India’s demographics should support robust growth rates going forward. As more young people enter the workforce, that should lead to increased income levels and consumption. India’s population has a median age of 25, one of the youngest among large economies.4 (For example, the U.S. median age is 36.9.)5 In addition, the government has projected increased investments in building the infrastructure. So, consumption and investments together should support India’s long-term growth outlook.
That said, Indian companies are not completely immune to any weakening of global growth. Certain sectors— textiles, IT, and, to some extent, engineering and auto component companies—are more dependent on exports. The slowdown in Europe and the U.S. has had an impact on these industries, and earnings have slowed, too. In addition, while many other countries have seen inflation ebb a bit, many Indian companies are still absorbing the impact of higher input costs.
Inflation is always something we have to be vigilant about, particularly related to oil as India depends on imports for most of its energy requirements. Hence, the recent rise in crude oil prices is a concern. If the geopolitical issues in the Middle East are sorted out, I think energy prices could drop a bit, given the still-weak characteristics of the global economy. This should help India in reducing the pressures from imported inflation.
If you look at how India’s corporations have managed the challenges of the past year, we think the top line has been quite solid, even as margins were impacted by higher input and borrowing costs. This year, it appears to us that corporate earnings per share are likely to slow from last year, but stay above 10%. Despite a fairly significant economic slowdown in the last year or so, we think corporate growth has still been relatively strong. The current environment and disparate growth characteristics warrant a disciplined stock-picking approach, focused on quality.
From a valuation perspective, Indian markets are currently below the 10-year averages, and given the long-term growth potential we see, I think any correction could be viewed as a buying opportunity. The government needs to address the perception of an uncertain policy environment with some clear reforms, and also provide clarity on the recent changes to taxation of offshore vehicles. At this stage, it appears that long-term equity investors might not be impacted (there is no long-term capital gains tax in India) too much, but debt flows might be affected, depending on the final clarifications.

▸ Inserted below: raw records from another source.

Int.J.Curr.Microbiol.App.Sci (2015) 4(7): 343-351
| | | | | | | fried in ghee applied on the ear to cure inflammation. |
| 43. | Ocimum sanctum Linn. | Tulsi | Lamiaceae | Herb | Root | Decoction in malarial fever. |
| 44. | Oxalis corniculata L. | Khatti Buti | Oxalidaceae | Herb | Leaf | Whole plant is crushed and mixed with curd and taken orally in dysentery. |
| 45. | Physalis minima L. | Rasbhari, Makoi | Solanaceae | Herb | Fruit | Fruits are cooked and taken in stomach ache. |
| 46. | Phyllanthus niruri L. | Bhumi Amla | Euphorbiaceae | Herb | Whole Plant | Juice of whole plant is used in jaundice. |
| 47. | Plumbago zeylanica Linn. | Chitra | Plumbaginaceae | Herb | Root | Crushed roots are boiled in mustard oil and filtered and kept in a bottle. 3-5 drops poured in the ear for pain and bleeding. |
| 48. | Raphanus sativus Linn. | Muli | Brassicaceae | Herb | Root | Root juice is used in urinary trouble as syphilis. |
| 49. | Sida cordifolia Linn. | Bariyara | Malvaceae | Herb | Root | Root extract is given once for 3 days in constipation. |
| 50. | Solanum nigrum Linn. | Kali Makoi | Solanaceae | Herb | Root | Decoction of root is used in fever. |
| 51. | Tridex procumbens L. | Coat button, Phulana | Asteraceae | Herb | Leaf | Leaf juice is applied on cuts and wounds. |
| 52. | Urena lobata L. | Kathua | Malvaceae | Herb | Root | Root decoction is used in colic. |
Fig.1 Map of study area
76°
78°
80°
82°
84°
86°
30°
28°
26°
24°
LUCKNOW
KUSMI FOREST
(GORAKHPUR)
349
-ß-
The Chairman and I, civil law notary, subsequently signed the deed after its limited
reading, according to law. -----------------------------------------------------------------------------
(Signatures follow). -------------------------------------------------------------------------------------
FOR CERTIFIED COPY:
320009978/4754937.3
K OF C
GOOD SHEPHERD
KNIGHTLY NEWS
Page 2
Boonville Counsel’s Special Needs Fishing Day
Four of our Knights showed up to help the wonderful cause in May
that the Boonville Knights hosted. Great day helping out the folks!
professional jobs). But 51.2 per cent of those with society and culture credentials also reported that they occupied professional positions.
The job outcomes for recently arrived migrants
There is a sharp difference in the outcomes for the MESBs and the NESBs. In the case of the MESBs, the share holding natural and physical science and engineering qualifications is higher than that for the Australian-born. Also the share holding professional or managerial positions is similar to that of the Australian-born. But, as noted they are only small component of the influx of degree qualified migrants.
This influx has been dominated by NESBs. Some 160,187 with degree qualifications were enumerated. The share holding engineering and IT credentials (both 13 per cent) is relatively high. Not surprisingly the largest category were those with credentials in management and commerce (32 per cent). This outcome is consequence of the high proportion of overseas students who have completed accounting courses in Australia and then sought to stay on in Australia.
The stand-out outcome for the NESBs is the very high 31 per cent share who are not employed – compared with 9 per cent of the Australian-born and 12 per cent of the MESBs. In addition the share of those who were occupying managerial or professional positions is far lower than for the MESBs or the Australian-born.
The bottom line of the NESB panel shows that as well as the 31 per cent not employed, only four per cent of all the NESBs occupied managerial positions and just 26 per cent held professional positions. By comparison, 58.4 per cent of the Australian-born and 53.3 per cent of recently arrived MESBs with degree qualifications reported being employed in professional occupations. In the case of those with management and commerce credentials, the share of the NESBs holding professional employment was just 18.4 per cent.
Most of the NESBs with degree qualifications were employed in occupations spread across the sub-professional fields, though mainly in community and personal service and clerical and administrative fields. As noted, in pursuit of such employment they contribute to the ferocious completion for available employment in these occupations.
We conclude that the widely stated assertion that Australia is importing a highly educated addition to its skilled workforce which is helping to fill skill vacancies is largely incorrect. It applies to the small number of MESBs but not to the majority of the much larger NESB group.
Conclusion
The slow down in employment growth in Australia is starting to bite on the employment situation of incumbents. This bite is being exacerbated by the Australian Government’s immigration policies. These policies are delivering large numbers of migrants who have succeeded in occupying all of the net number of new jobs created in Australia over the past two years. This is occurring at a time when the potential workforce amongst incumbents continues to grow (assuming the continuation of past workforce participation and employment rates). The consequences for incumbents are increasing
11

Only time will tell what the future holds. Of course, there are always risks and unexpected challenges. I’m optimistic about the long-term fundamentals of the Indian economy and feel it’s an opportune time to take a look at Indian equities.
What are the Risks?
All investments involve risks, including possible loss of principal. Generally, investments offering potential for higher returns are accompanied by a higher degree of risk. Special risks are associated with foreign investing, including currency fluctuations, economic instability and political developments. Investments in developing markets involve heightened risks related to the same factors, in addition to those associated with their relatively small size and lesser liquidity.
1 Source: International Monetary Fund World Economic Outlook, January 2012.
2 Source: India Ministry of External Affairs.
3 Source: Reserve Bank of India.
4 Source: U.S. Department of State, 2011.
5 Source: CIA World Fact Book, 2012.